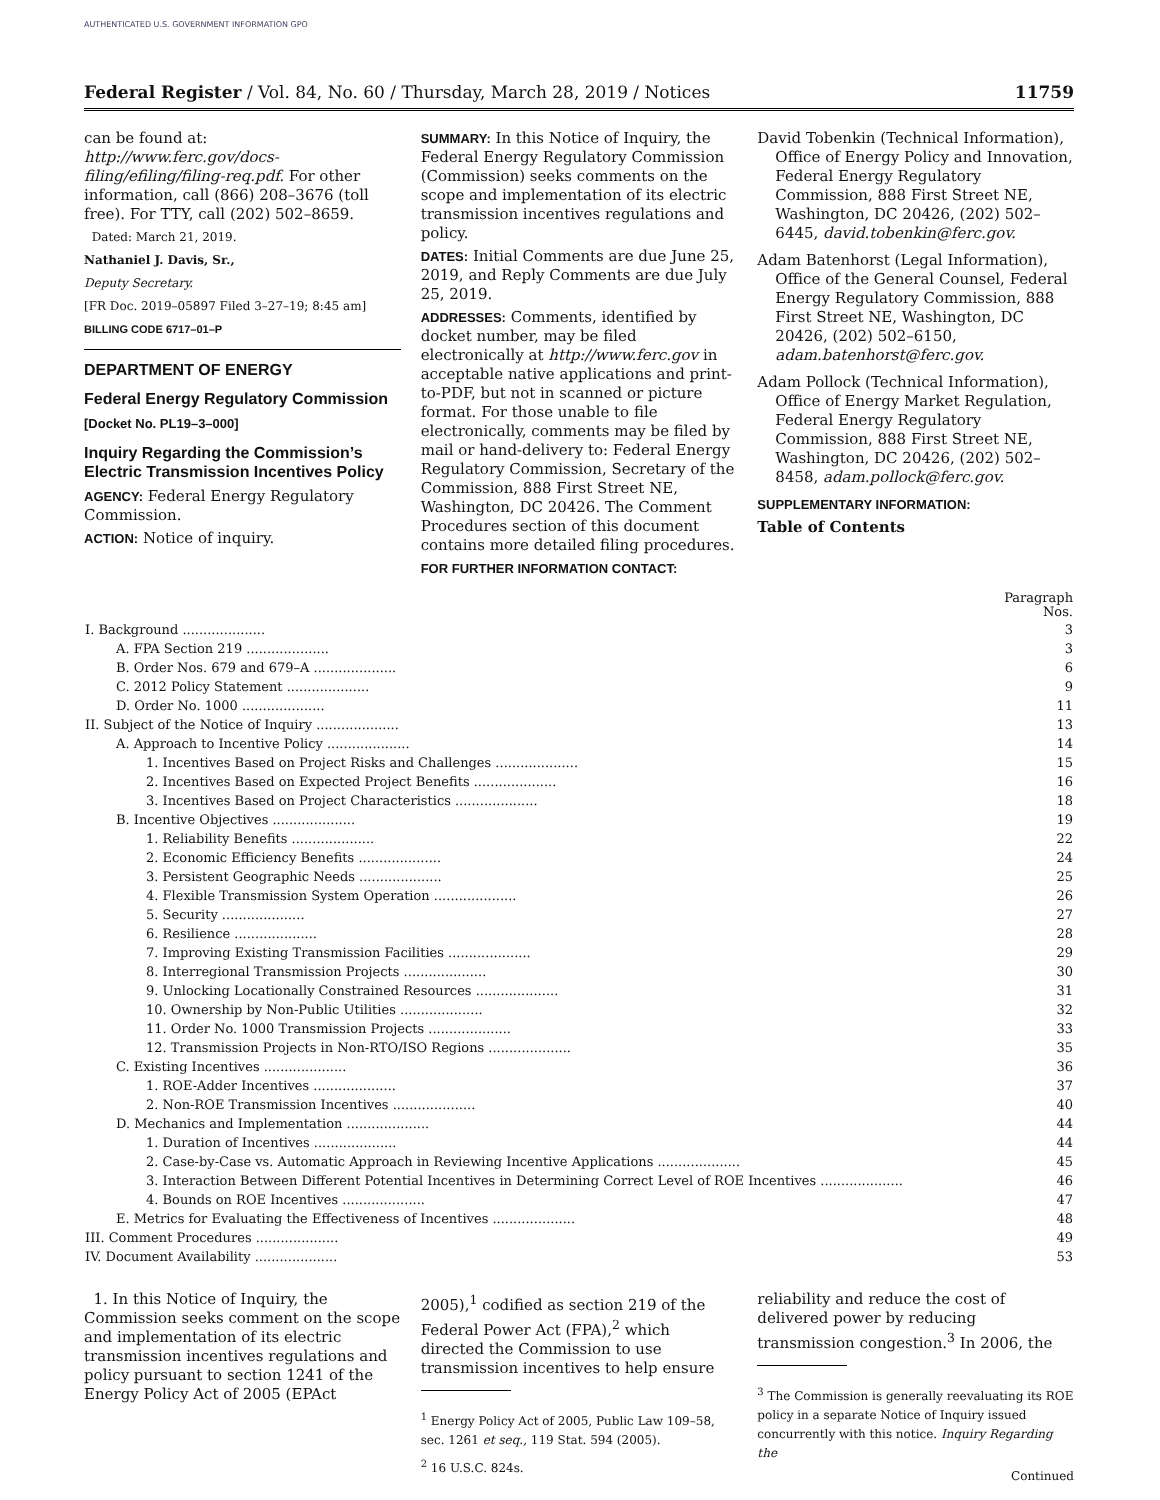AUTHENTICATED U.S. GOVERNMENT INFORMATION GPO
Federal Register / Vol. 84, No. 60 / Thursday, March 28, 2019 / Notices 11759
can be found at: http://www.ferc.gov/docs-filing/efiling/filing-req.pdf. For other information, call (866) 208–3676 (toll free). For TTY, call (202) 502–8659.
Dated: March 21, 2019.
Nathaniel J. Davis, Sr.,
Deputy Secretary.
[FR Doc. 2019–05897 Filed 3–27–19; 8:45 am]
BILLING CODE 6717–01–P
DEPARTMENT OF ENERGY
Federal Energy Regulatory Commission
[Docket No. PL19–3–000]
Inquiry Regarding the Commission’s Electric Transmission Incentives Policy
AGENCY: Federal Energy Regulatory Commission.
ACTION: Notice of inquiry.
SUMMARY: In this Notice of Inquiry, the Federal Energy Regulatory Commission (Commission) seeks comments on the scope and implementation of its electric transmission incentives regulations and policy.
DATES: Initial Comments are due June 25, 2019, and Reply Comments are due July 25, 2019.
ADDRESSES: Comments, identified by docket number, may be filed electronically at http://www.ferc.gov in acceptable native applications and print-to-PDF, but not in scanned or picture format. For those unable to file electronically, comments may be filed by mail or hand-delivery to: Federal Energy Regulatory Commission, Secretary of the Commission, 888 First Street NE, Washington, DC 20426. The Comment Procedures section of this document contains more detailed filing procedures.
FOR FURTHER INFORMATION CONTACT:
David Tobenkin (Technical Information), Office of Energy Policy and Innovation, Federal Energy Regulatory Commission, 888 First Street NE, Washington, DC 20426, (202) 502–6445, david.tobenkin@ferc.gov.
Adam Batenhorst (Legal Information), Office of the General Counsel, Federal Energy Regulatory Commission, 888 First Street NE, Washington, DC 20426, (202) 502–6150, adam.batenhorst@ferc.gov.
Adam Pollock (Technical Information), Office of Energy Market Regulation, Federal Energy Regulatory Commission, 888 First Street NE, Washington, DC 20426, (202) 502–8458, adam.pollock@ferc.gov.
SUPPLEMENTARY INFORMATION:
Table of Contents
| | Paragraph Nos. |
| --- | --- |
| I. Background .................... | 3 |
| A. FPA Section 219 .................... | 3 |
| B. Order Nos. 679 and 679–A .................... | 6 |
| C. 2012 Policy Statement .................... | 9 |
| D. Order No. 1000 .................... | 11 |
| II. Subject of the Notice of Inquiry .................... | 13 |
| A. Approach to Incentive Policy .................... | 14 |
| 1. Incentives Based on Project Risks and Challenges .................... | 15 |
| 2. Incentives Based on Expected Project Benefits .................... | 16 |
| 3. Incentives Based on Project Characteristics .................... | 18 |
| B. Incentive Objectives .................... | 19 |
| 1. Reliability Benefits .................... | 22 |
| 2. Economic Efficiency Benefits .................... | 24 |
| 3. Persistent Geographic Needs .................... | 25 |
| 4. Flexible Transmission System Operation .................... | 26 |
| 5. Security .................... | 27 |
| 6. Resilience .................... | 28 |
| 7. Improving Existing Transmission Facilities .................... | 29 |
| 8. Interregional Transmission Projects .................... | 30 |
| 9. Unlocking Locationally Constrained Resources .................... | 31 |
| 10. Ownership by Non-Public Utilities .................... | 32 |
| 11. Order No. 1000 Transmission Projects .................... | 33 |
| 12. Transmission Projects in Non-RTO/ISO Regions .................... | 35 |
| C. Existing Incentives .................... | 36 |
| 1. ROE-Adder Incentives .................... | 37 |
| 2. Non-ROE Transmission Incentives .................... | 40 |
| D. Mechanics and Implementation .................... | 44 |
| 1. Duration of Incentives .................... | 44 |
| 2. Case-by-Case vs. Automatic Approach in Reviewing Incentive Applications .................... | 45 |
| 3. Interaction Between Different Potential Incentives in Determining Correct Level of ROE Incentives .................... | 46 |
| 4. Bounds on ROE Incentives .................... | 47 |
| E. Metrics for Evaluating the Effectiveness of Incentives .................... | 48 |
| III. Comment Procedures .................... | 49 |
| IV. Document Availability .................... | 53 |
1. In this Notice of Inquiry, the Commission seeks comment on the scope and implementation of its electric transmission incentives regulations and policy pursuant to section 1241 of the Energy Policy Act of 2005 (EPAct
2005),<sup>1</sup> codified as section 219 of the Federal Power Act (FPA),<sup>2</sup> which directed the Commission to use transmission incentives to help ensure
<sup>1</sup> Energy Policy Act of 2005, Public Law 109–58, sec. 1261 et seq., 119 Stat. 594 (2005).
<sup>2</sup> 16 U.S.C. 824s.
reliability and reduce the cost of delivered power by reducing transmission congestion.<sup>3</sup> In 2006, the
<sup>3</sup> The Commission is generally reevaluating its ROE policy in a separate Notice of Inquiry issued concurrently with this notice. Inquiry Regarding the
Continued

####################

▸ Aim of the exercise:
The lines that contain the word "adam" are wanted; copy each of them from the records.

▸ Expected answer:
Adam Batenhorst (Legal Information), Office of the General Counsel, Federal Energy Regulatory Commission, 888 First Street NE, Washington, DC 20426, (202) 502–6150, adam.batenhorst@ferc.gov.
Adam Pollock (Technical Information), Office of Energy Market Regulation, Federal Energy Regulatory Commission, 888 First Street NE, Washington, DC 20426, (202) 502–8458, adam.pollock@ferc.gov.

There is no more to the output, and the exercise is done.